La plupart des 300 personnes présentes ne sont pas convaincues, à l'image de Xavier, qui habite à moins d'un kilomètre des futurs data centers. "En fait, c'est la qualité du projet, pointe-t-il. C'est vraiment un projet qui était déjà de mauvaise qualité à la base. Il a été en partie rattrapé par l'État pour le mettre à niveau d'un point de vue technologique et réglementaire, mais on est vraiment au minimum. A priori, il y aura quand même des désagréments. Rien n'est parfait."

Parmi ces désagréments se trouve la chaleur dégagée par ces centres de données. Pour Christophe, apiculteur, dont les ruches sont installées à 100 mètres du projet, "ça va être catastrophique". "Deux degrés à moins de 100 mètres, cela va provoquer la mort des faux-bourdons, des mâles, qui sont là pour la fécondation des reines, explique-t-il. L'endroit n'est pas du tout approprié. Notre village, il est mort, nos villages sont morts."

"Ça veut dire que, progressivement, je vais avoir des ruches sans reines, donc je vais perdre la totalité de mes ruches."

Christophe, apiculteur

à franceinfo

"Notre maison sera à moins de 300 mètres du futur data center, s'inquiètent également Laura et son mari qui habitent dans un hameau d'une commune voisine.

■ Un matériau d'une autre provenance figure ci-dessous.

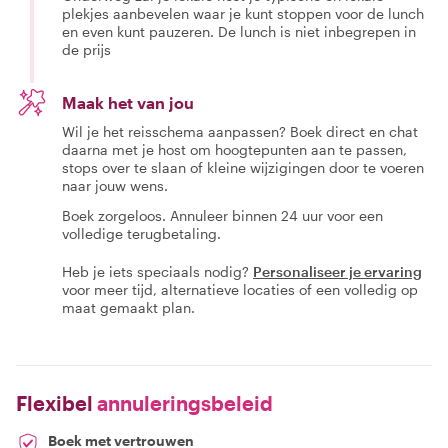
plekjes aanbevelen waar je kunt stoppen voor de lunch
en even kunt pauzeren. De lunch is niet inbegrepen in
de prijs
Maak het van jou
Wil je het reisschema aanpassen? Boek direct en chat
daarna met je host om hoogtepunten aan te passen,
stops over te slaan of kleine wijzigingen door te voeren
naar jouw wens.
Boek zorgeloos. Annuleer binnen 24 uur voor een
volledige terugbetaling.
Heb je iets speciaals nodig?
Personaliseer je ervaring
voor meer tijd, alternatieve locaties of een volledig op
maat gemaakt plan.
Flexibel
annuleringsbeleid
Boek met vertrouwen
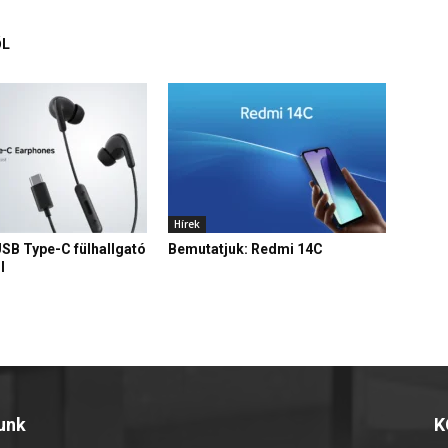
ŐL
Hírek
USB Type-C fülhallgató
Bemutatjuk: Redmi 14C
l
unk
K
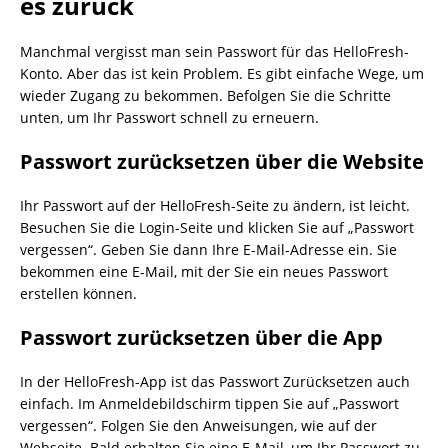
es zurück
Manchmal vergisst man sein Passwort für das HelloFresh-
Konto. Aber das ist kein Problem. Es gibt einfache Wege, um
wieder Zugang zu bekommen. Befolgen Sie die Schritte
unten, um Ihr Passwort schnell zu erneuern.
Passwort zurücksetzen über die Website
Ihr Passwort auf der HelloFresh-Seite zu ändern, ist leicht.
Besuchen Sie die Login-Seite und klicken Sie auf „Passwort
vergessen“. Geben Sie dann Ihre E-Mail-Adresse ein. Sie
bekommen eine E-Mail, mit der Sie ein neues Passwort
erstellen können.
Passwort zurücksetzen über die App
In der HelloFresh-App ist das Passwort Zurücksetzen auch
einfach. Im Anmeldebildschirm tippen Sie auf „Passwort
vergessen“. Folgen Sie den Anweisungen, wie auf der
Webseite. Bald erhalten Sie eine E-Mail, um Ihr Passwort zu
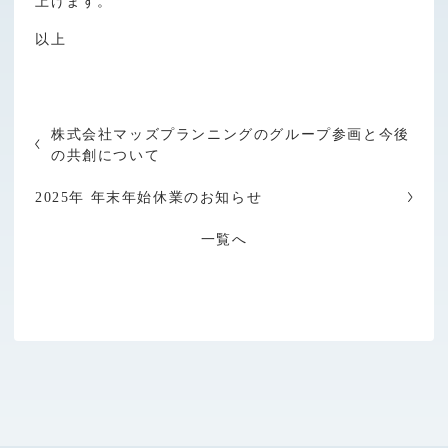
上げます。
以上
株式会社マッズプランニングのグループ参画と今後
の共創について
2025年 年末年始休業のお知らせ
一覧へ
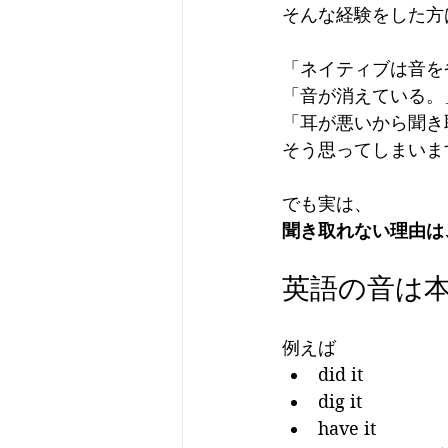
そんな経験をした方
「ネイティブは音を
「音が消えている。
「耳が悪いから聞き
そう思ってしまいま
でも実は、
聞き取れない理由は
英語の音は
例えば
did it
dig it
have it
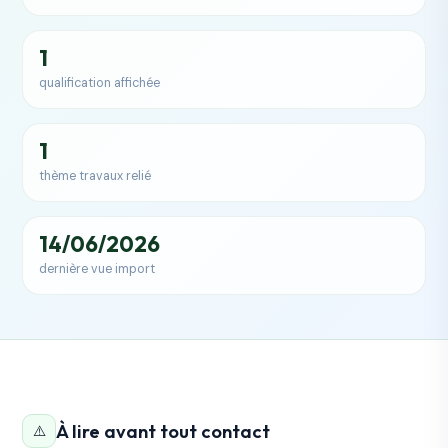
1
qualification affichée
1
thème travaux relié
14/06/2026
dernière vue import
À lire avant tout contact
⚠️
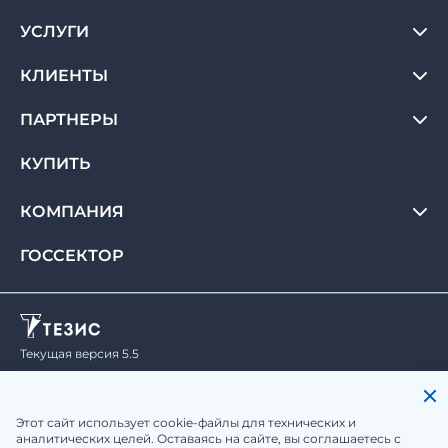
УСЛУГИ
КЛИЕНТЫ
ПАРТНЕРЫ
КУПИТЬ
КОМПАНИЯ
ГОССЕКТОР
Текущая версия 5.5
© Haulmont, 2008-2026.
Все права защищены.
Политика конфиденциальности
Юридическая информация
Этот сайт использует cookie-файлы для технических и
аналитических целей. Оставаясь на сайте, вы соглашаетесь с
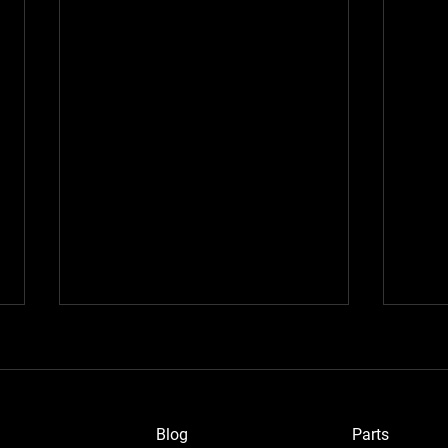
Blog
P
arts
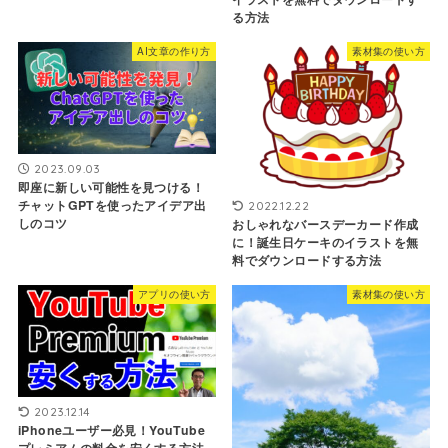
る方法
AI文章の作り方
素材集の使い方
2023.09.03
即座に新しい可能性を見つける！
チャットGPTを使ったアイデア出
2022.12.22
しのコツ
おしゃれなバースデーカード作成
に！誕生日ケーキのイラストを無
料でダウンロードする方法
アプリの使い方
素材集の使い方
2023.12.14
iPhoneユーザー必見！YouTube
プレミアムの料金を安くする方法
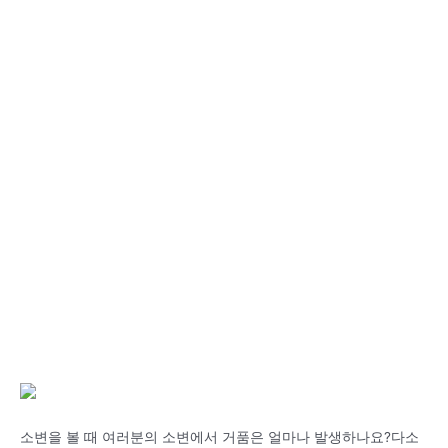
소변을 볼 때 여러분의 소변에서 거품은 얼마나 발생하나요?다소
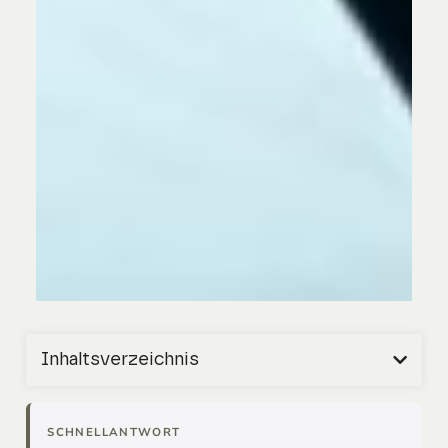
Inhaltsverzeichnis
SCHNELLANTWORT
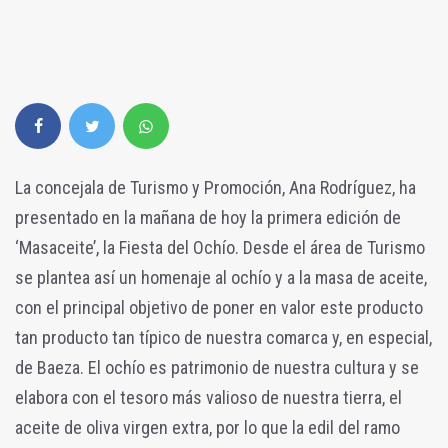
La concejala de Turismo y Promoción, Ana Rodríguez, ha
presentado en la mañana de hoy la primera edición de
‘Masaceite’, la Fiesta del Ochío. Desde el área de Turismo
se plantea así un homenaje al ochío y a la masa de aceite,
con el principal objetivo de poner en valor este producto
tan producto tan típico de nuestra comarca y, en especial,
de Baeza. El ochío es patrimonio de nuestra cultura y se
elabora con el tesoro más valioso de nuestra tierra, el
aceite de oliva virgen extra, por lo que la edil del ramo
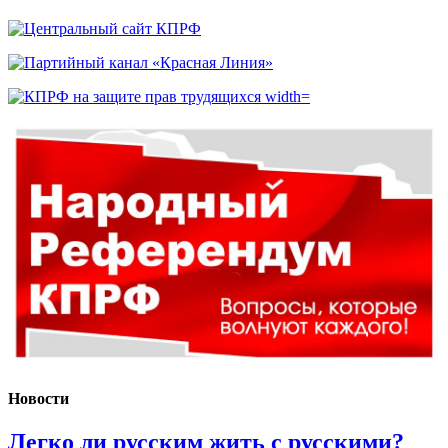
Новости
Легко ли русским жить с русскими?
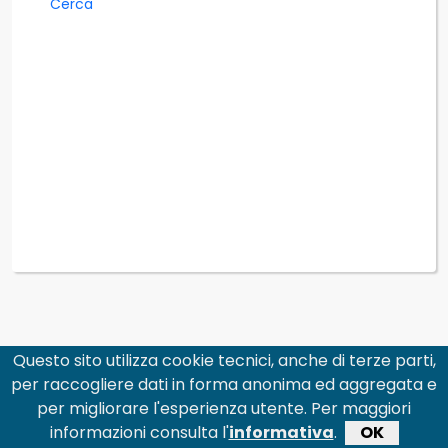
Cerca
Questo sito utilizza cookie tecnici, anche di terze parti,
per raccogliere dati in forma anonima ed aggregata e
per migliorare l'esperienza utente. Per maggiori
informazioni consulta l'
informativa
.
OK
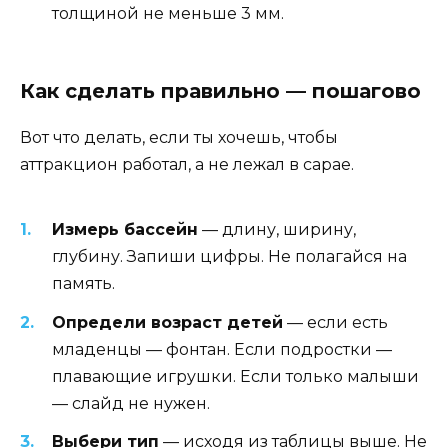
толщиной не меньше 3 мм.
Как сделать правильно — пошагово
Вот что делать, если ты хочешь, чтобы
аттракцион работал, а не лежал в сарае.
Измерь бассейн
— длину, ширину,
глубину. Запиши цифры. Не полагайся на
память.
Определи возраст детей
— если есть
младенцы — фонтан. Если подростки —
плавающие игрушки. Если только малыши
— слайд не нужен.
Выбери тип
— исходя из таблицы выше. Не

Déjà, première chose, la maison sera totalement dévaluée. Et ensuite, on ne nous propose rien en termes de réelle étude sur l'impact et la vue qu'il y aura directement chez nous."

À la fin de la réunion, les porteurs de projet sont pris à partie par les habitants, sous l'œil attentif des gendarmes. "Est-ce que vous voudriez vivre avec vos enfants à moins de 500 mètres d'un data center ?", sont-ils apostrophés. "Si le data center n'est pas visible d'un point de vue paysager, s'il n'y a pas de nuisance sonore, s'il n'y a pas de risque d'un point de vue sanitaire…", rétorquent-ils. "Il y a beaucoup de si là !" "Oui mais les si, ce sont justement les études !"

"Ce sont des infrastructures qui ont beaucoup évolué et donc il faut se fier aux études, appuie Fayçal Idelcadi, l'un des porteurs du projet. On est passé par des cabinets d'études connus et reconnus. Aujourd'hui, nous, on se base sur des données objectives et, bien évidemment, il y aura toujours des oppositions." Pour sa part, la communauté de communes défend l'installation de ces data centers qui pourraient générer 100 à 200 emplois directs.